### Your task
Rewrite the lines from the start of the material up to and including the line containing "Specs, Steering &" as a JSON list of strings, one string per line, with blank lines left out.

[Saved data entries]
BEGIN

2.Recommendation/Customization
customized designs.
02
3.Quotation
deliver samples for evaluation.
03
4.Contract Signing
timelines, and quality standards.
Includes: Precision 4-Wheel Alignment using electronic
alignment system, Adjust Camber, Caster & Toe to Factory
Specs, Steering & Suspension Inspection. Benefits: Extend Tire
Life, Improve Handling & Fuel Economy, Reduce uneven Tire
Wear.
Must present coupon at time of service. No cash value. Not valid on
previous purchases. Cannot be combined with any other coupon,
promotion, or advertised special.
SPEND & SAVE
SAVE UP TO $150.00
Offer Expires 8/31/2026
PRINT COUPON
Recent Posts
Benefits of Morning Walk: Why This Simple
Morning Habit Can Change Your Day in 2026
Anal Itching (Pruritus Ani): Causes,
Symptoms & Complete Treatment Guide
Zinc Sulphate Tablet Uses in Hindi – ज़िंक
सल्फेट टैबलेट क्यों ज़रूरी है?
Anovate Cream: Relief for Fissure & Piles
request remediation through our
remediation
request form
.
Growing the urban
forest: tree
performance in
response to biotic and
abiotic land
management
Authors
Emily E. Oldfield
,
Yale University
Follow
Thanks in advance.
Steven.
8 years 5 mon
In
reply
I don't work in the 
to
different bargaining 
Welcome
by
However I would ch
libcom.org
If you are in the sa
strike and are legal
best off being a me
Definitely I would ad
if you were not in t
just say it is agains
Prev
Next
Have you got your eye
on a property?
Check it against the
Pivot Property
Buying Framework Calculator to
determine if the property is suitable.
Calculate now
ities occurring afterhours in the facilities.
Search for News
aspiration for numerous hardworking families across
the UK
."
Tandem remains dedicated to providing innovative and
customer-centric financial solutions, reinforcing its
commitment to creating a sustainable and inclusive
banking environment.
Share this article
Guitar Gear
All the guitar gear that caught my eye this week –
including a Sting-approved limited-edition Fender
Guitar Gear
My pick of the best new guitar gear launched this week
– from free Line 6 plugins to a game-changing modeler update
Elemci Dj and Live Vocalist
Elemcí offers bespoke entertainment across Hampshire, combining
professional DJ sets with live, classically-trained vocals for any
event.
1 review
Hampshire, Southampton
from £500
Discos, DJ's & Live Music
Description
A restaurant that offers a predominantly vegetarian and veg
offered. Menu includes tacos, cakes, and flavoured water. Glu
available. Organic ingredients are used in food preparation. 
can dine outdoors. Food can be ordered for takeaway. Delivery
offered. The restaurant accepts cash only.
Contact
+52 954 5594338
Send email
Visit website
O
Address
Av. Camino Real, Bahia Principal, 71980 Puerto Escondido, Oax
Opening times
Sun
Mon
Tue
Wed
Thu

END

### Reply
[
  "2.Recommendation/Customization",
  "customized designs.",
  "02",
  "3.Quotation",
  "deliver samples for evaluation.",
  "03",
  "4.Contract Signing",
  "timelines, and quality standards.",
  "Includes: Precision 4-Wheel Alignment using electronic",
  "alignment system, Adjust Camber, Caster & Toe to Factory",
  "Specs, Steering & Suspension Inspection. Benefits: Extend Tire"
]